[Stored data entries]
+-------+

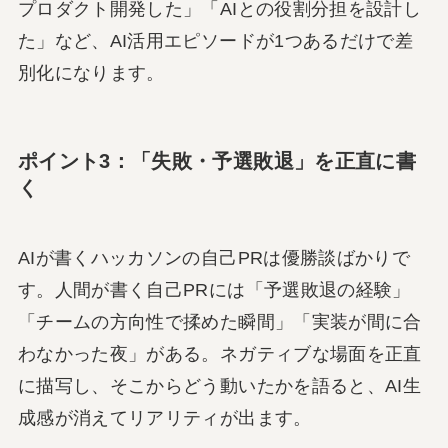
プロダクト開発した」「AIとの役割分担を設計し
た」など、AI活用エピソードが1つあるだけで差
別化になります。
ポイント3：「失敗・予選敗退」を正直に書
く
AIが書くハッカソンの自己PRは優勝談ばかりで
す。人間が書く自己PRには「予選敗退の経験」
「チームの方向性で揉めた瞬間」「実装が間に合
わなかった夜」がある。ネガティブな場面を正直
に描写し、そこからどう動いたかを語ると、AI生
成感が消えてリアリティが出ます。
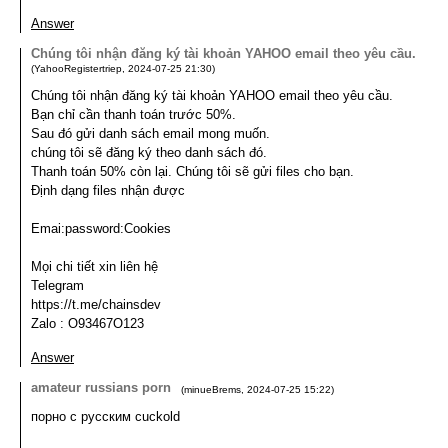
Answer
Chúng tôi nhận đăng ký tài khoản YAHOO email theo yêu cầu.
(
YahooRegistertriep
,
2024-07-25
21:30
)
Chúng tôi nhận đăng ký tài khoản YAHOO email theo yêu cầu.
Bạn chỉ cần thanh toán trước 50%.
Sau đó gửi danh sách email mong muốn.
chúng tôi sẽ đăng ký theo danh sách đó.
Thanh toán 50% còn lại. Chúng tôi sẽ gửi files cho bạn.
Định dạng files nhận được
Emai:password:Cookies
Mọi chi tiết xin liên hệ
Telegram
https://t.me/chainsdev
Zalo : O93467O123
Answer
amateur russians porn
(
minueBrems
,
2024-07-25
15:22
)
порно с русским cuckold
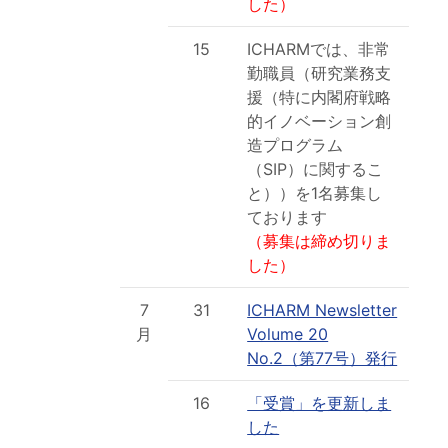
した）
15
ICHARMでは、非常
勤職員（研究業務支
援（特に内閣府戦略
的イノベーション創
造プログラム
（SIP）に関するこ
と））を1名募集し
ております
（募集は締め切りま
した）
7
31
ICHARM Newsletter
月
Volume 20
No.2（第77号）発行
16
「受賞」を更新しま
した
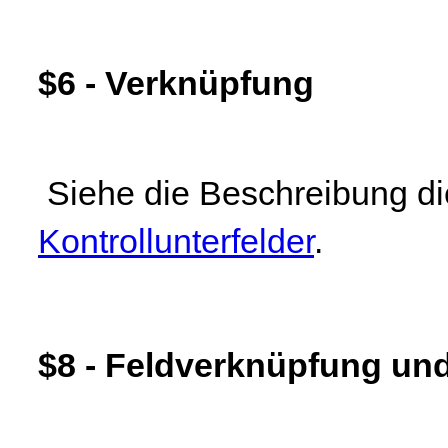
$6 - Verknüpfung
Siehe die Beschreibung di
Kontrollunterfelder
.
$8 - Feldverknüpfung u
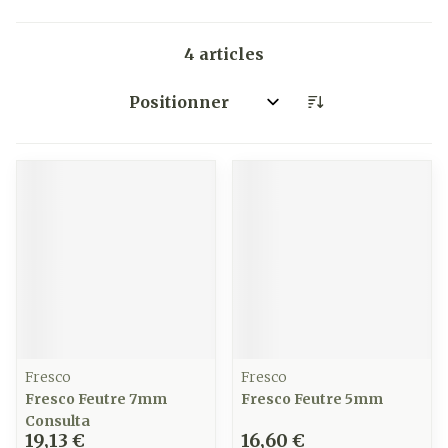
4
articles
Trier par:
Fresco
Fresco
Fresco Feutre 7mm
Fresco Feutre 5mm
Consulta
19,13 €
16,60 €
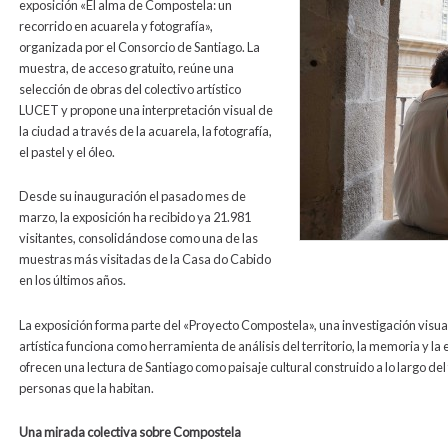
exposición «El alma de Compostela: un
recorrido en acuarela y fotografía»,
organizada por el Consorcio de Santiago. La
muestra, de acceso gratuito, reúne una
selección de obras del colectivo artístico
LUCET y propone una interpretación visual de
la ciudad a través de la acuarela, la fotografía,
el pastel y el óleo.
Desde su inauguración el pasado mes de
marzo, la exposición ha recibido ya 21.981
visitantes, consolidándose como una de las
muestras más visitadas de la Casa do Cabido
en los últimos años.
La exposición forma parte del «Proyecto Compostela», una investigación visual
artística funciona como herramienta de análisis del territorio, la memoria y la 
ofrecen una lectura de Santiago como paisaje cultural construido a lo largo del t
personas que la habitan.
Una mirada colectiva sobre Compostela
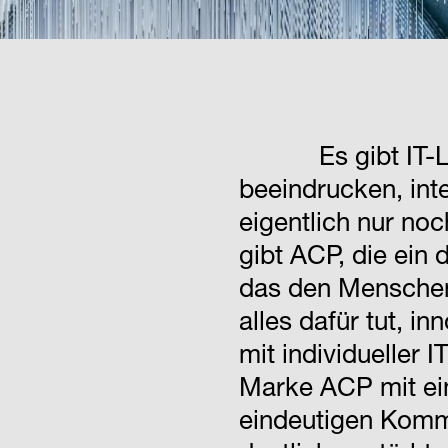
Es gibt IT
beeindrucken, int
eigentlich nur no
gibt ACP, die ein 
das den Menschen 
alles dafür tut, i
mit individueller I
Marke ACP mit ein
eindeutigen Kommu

+-------+

## WHAT YOU WILL DO
Reproduce the records from the line with "de Compostela: un" through the end of the records, swapping each "exposición" for "exhibición" and keeping everything else the same. Leave the pictures out of your answer.

## EXERCISE RESPONSE
exhibición «El alma de Compostela: un
recorrido en acuarela y fotografía»,
organizada por el Consorcio de Santiago. La
muestra, de acceso gratuito, reúne una
selección de obras del colectivo artístico
LUCET y propone una interpretación visual de
la ciudad a través de la acuarela, la fotografía,
el pastel y el óleo.
Desde su inauguración el pasado mes de
marzo, la exhibición ha recibido ya 21.981
visitantes, consolidándose como una de las
muestras más visitadas de la Casa do Cabido
en los últimos años.
La exhibición forma parte del «Proyecto Compostela», una investigación visual
artística funciona como herramienta de análisis del territorio, la memoria y la 
ofrecen una lectura de Santiago como paisaje cultural construido a lo largo del t
personas que la habitan.
Una mirada colectiva sobre Compostela
Es gibt IT
beeindrucken, int
eigentlich nur no
gibt ACP, die ein 
das den Menschen 
alles dafür tut, i
mit individueller I
Marke ACP mit ein
eindeutigen Kommu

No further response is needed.